Sprechen wir über Subsidiarität

Wenn es um die Zukunft der EU geht, fällt oft das Wort „Subsidiarität“. Dazu heißt es, dass sich die EU wieder auf einige Kernaufgaben beschränken soll, und andere Aufgaben wieder alleine von den Mitgliedstaaten erledigt werden sollen.

Subsidiarität kommt vom lateinischen Wort subsidium, das Hilfe oder Reserve bedeutet. Es ist ein Organisationsprinzip, dass – kurz gefasst – besagt, dass die jeweils größere gesellschaftliche oder staatliche Einheit nur dann tätig werden soll, wenn die kleinere Einheit dazu nicht in der Lage ist. Dieses Prinzip wurde zum einen in den Kirchen (vor allem in der katholischen Soziallehre), zum anderen in der Organisation von Bundesstaaten im 19. Jahrhundert ausformuliert.
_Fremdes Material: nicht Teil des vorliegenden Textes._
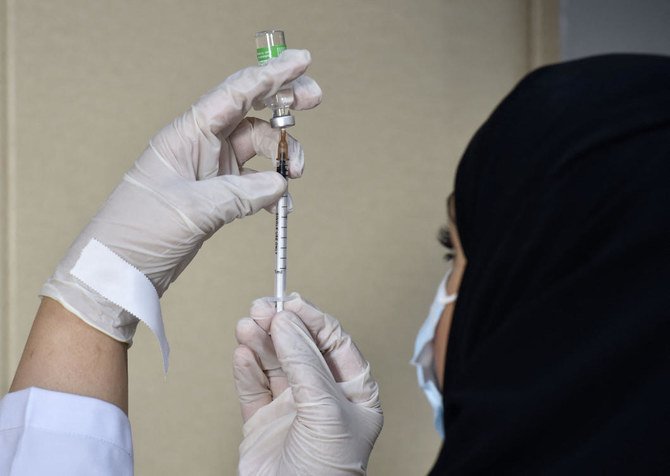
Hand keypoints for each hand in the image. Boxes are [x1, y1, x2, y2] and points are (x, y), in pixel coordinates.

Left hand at [41, 50, 320, 342]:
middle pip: (251, 111)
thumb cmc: (139, 231)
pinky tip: (281, 202)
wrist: (121, 268)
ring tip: (296, 174)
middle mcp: (201, 145)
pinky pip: (255, 181)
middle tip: (314, 98)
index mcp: (188, 134)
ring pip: (258, 147)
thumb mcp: (192, 209)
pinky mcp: (217, 194)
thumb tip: (279, 184)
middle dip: (283, 102)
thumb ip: (240, 194)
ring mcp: (210, 169)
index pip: (236, 93)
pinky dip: (272, 187)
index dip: (271, 74)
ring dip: (283, 156)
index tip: (303, 62)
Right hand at [234, 295, 382, 474]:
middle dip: (282, 326)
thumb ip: (304, 361)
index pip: (334, 342)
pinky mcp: (264, 422)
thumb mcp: (324, 408)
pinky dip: (247, 368)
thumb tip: (286, 320)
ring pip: (275, 363)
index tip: (290, 303)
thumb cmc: (326, 471)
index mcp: (353, 392)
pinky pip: (254, 387)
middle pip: (301, 347)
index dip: (313, 319)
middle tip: (261, 308)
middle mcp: (323, 396)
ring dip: (261, 342)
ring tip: (247, 325)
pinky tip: (242, 352)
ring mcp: (292, 408)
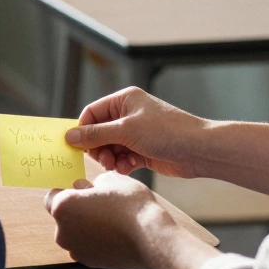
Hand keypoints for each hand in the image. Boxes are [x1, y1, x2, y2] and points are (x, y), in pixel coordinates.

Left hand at [43, 172, 170, 268]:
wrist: (152, 238)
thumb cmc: (131, 206)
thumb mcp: (112, 179)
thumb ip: (92, 183)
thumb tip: (86, 189)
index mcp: (63, 206)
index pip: (52, 196)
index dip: (67, 191)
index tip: (82, 191)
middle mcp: (62, 231)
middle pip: (63, 217)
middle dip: (77, 210)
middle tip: (100, 204)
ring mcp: (75, 250)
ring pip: (75, 233)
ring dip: (86, 226)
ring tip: (111, 220)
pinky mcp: (89, 263)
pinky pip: (86, 247)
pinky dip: (95, 241)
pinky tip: (114, 235)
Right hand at [66, 86, 208, 177]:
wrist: (198, 150)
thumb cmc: (166, 131)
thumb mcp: (126, 130)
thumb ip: (96, 134)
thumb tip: (69, 136)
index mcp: (124, 100)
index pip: (92, 113)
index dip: (83, 130)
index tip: (76, 147)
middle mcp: (129, 115)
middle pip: (99, 132)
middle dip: (98, 147)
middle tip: (102, 159)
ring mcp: (136, 133)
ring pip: (110, 147)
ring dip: (110, 158)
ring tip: (116, 165)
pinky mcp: (143, 150)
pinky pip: (123, 158)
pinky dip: (122, 164)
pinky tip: (128, 168)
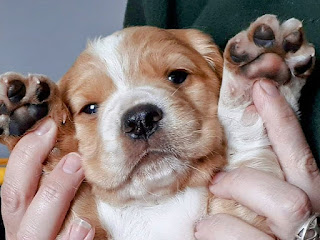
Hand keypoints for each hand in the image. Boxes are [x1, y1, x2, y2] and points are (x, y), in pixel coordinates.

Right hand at [1, 118, 94, 239]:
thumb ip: (56, 187)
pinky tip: (84, 225)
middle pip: (15, 198)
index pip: (14, 181)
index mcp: (22, 216)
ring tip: (76, 168)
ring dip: (54, 193)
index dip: (27, 152)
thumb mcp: (56, 208)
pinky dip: (71, 238)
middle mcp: (23, 233)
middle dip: (34, 165)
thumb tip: (70, 152)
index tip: (47, 127)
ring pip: (34, 227)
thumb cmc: (64, 231)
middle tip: (64, 144)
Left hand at [195, 79, 319, 239]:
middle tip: (216, 179)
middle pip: (297, 186)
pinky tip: (203, 234)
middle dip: (251, 178)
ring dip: (236, 204)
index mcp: (306, 207)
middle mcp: (310, 225)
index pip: (300, 158)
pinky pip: (244, 235)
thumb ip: (252, 189)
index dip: (283, 121)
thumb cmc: (255, 239)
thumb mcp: (258, 213)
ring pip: (285, 206)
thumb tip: (222, 165)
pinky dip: (218, 231)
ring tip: (204, 220)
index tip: (262, 88)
Im Bereich der EU hat Subsidiarität aber eine ganz eigene Bedeutung bekommen. In den EU-Verträgen wird genau geregelt, wer wofür zuständig ist: In manchen Bereichen gibt es heute nur mehr eine Zuständigkeit der EU, Regeln für alle Mitgliedstaaten zu erlassen. Das sind vor allem Zölle, Wettbewerb und Handelspolitik. In anderen Bereichen wie Binnenmarkt, Landwirtschaft, Verkehr, Umwelt oder Sicherheit gibt es geteilte Zuständigkeiten. Solange man sich nicht dafür entscheidet, etwas gemeinsam zu regeln, können die Mitgliedstaaten jeweils eigene Regelungen treffen.

Wann immer es einen Vorschlag gibt, etwas gemeinsam zu regeln, muss eine Subsidiaritätsprüfung vorgenommen werden. Zuerst ist zu fragen, ob die Verträge eine gemeinsame Regelung erlauben. Dann ist zu fragen, ob es besser wäre das gemeinsam oder in den Mitgliedstaaten zu machen. Schließlich ist zu fragen, in welcher Art und in welchem Umfang eine Regelung getroffen werden soll.

Es geht also in erster Linie darum, was jetzt gemeinsam geregelt werden kann und soll, und nicht darum, ob die Aufgaben zwischen EU und Mitgliedstaaten neu verteilt werden sollen. Dazu müsste die Aufgabenverteilung insgesamt neu gemacht werden.

Bei der Subsidiaritätsprüfung kommt auch den Parlamenten der Mitgliedstaaten eine wichtige Rolle zu. Sie können gleich zu Beginn der Diskussion über einen Gesetzgebungsakt der EU Stellung nehmen, ob sie eine gemeinsame Regelung für sinnvoll erachten oder nicht. Wenn ein Drittel aller Parlamentskammern (wo ein Parlament wie in Österreich zwei Kammern hat, hat jede eine Stimme; ansonsten hat ein Parlament zwei Stimmen) Bedenken hat, muss die Kommission ihren Vorschlag „überdenken“. Sie ist aber nicht gezwungen, ihn zu ändern. Wenn die Hälfte der Kammern Bedenken hat, muss genau erklärt werden, warum eine gemeinsame Regelung besser sei. Dieser Fall ist aber noch nicht eingetreten.

In Österreich bestimmt die Bundesverfassung, dass Nationalrat und Bundesrat in diesem Verfahren gleichberechtigt sind. Sonst wird der Bundesrat ja immer als „schwächere Kammer“ gesehen. Das hat übrigens bewirkt, dass der Bundesrat europaweit zu den aktivsten Parlamentskammern zählt, wenn es um die Subsidiaritätsprüfung geht.